#### Data provided:
- - -

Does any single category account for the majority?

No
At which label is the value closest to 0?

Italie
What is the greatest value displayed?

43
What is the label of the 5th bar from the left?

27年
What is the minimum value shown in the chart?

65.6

- - -

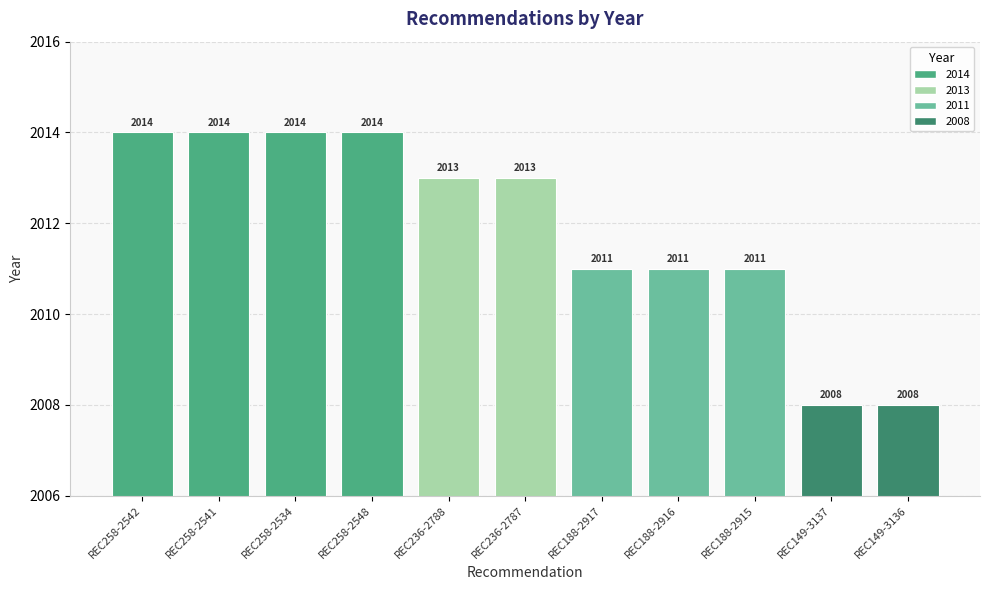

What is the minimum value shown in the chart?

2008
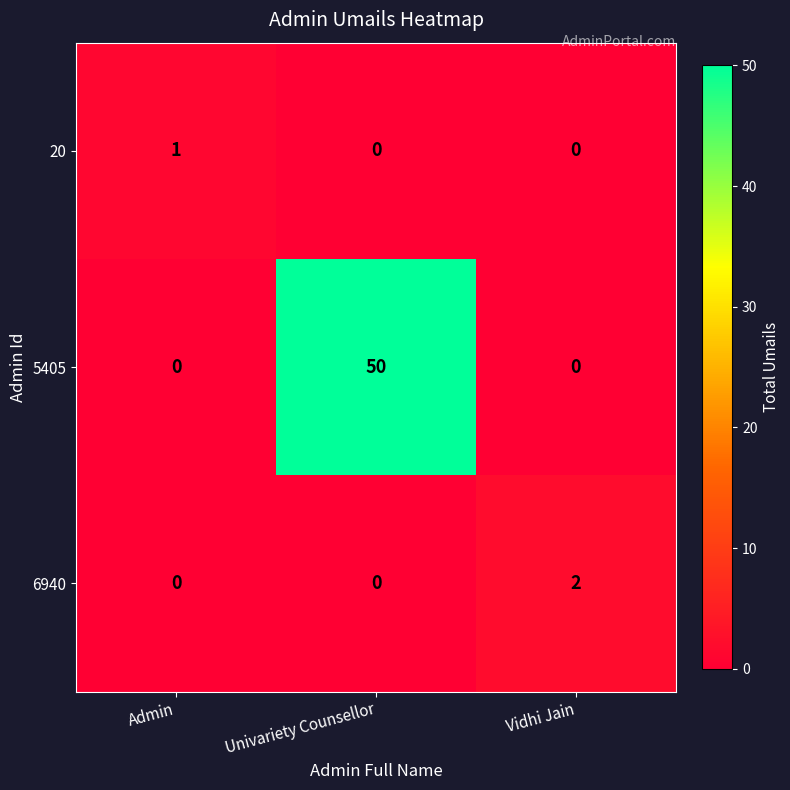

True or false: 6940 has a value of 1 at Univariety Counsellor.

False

- - -

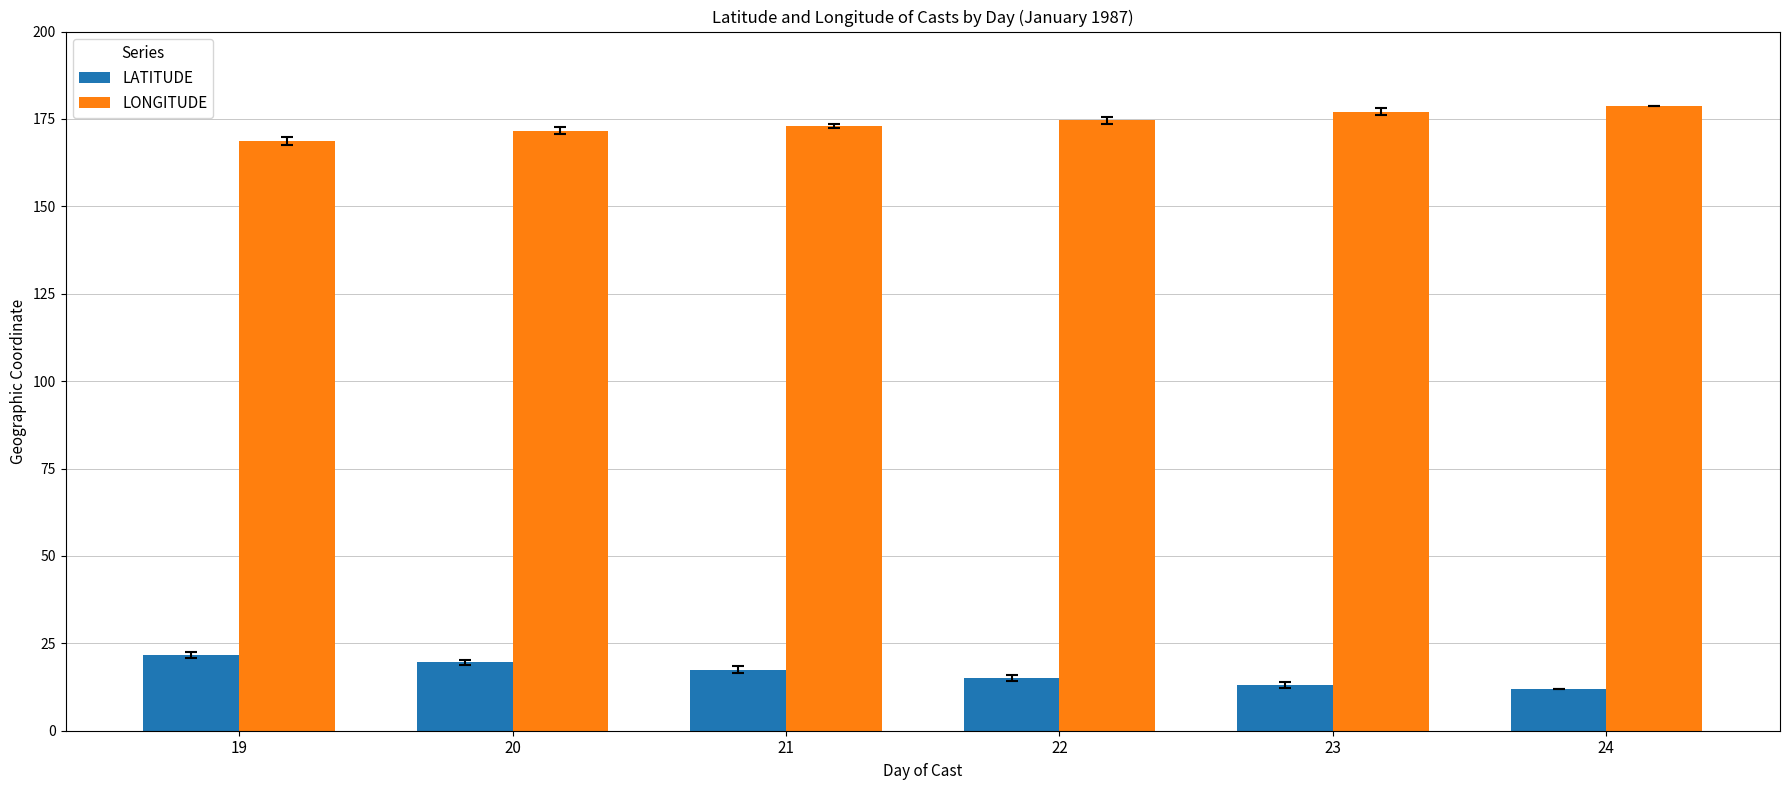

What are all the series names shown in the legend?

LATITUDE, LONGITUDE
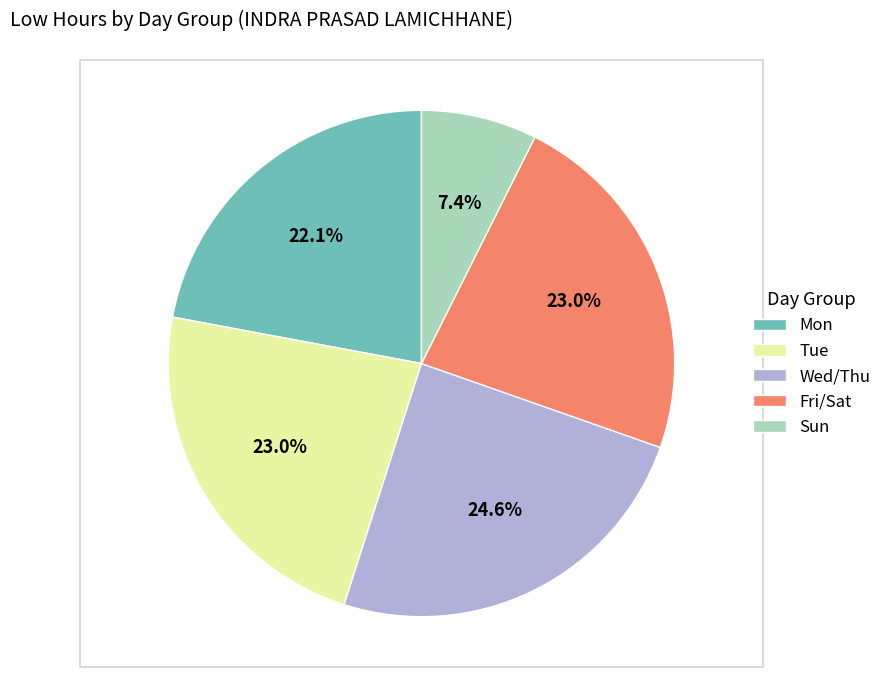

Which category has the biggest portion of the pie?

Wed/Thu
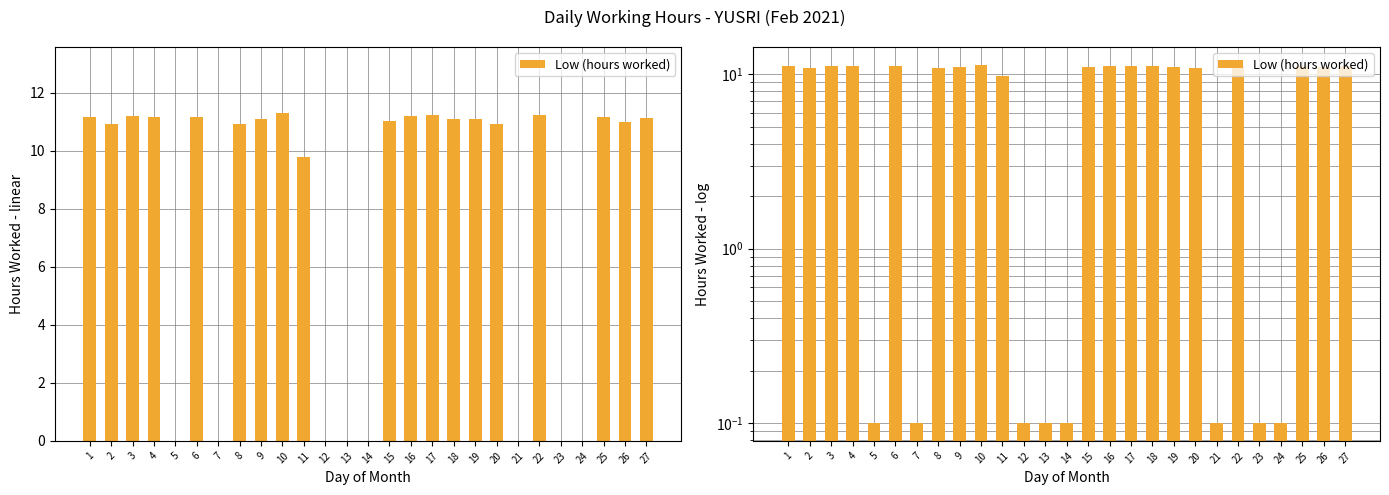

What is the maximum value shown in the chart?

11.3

- - -

#### Problem:
How many lines in the items above contain the word "What"? Reply with only the number.

#### Solution for this problem:
6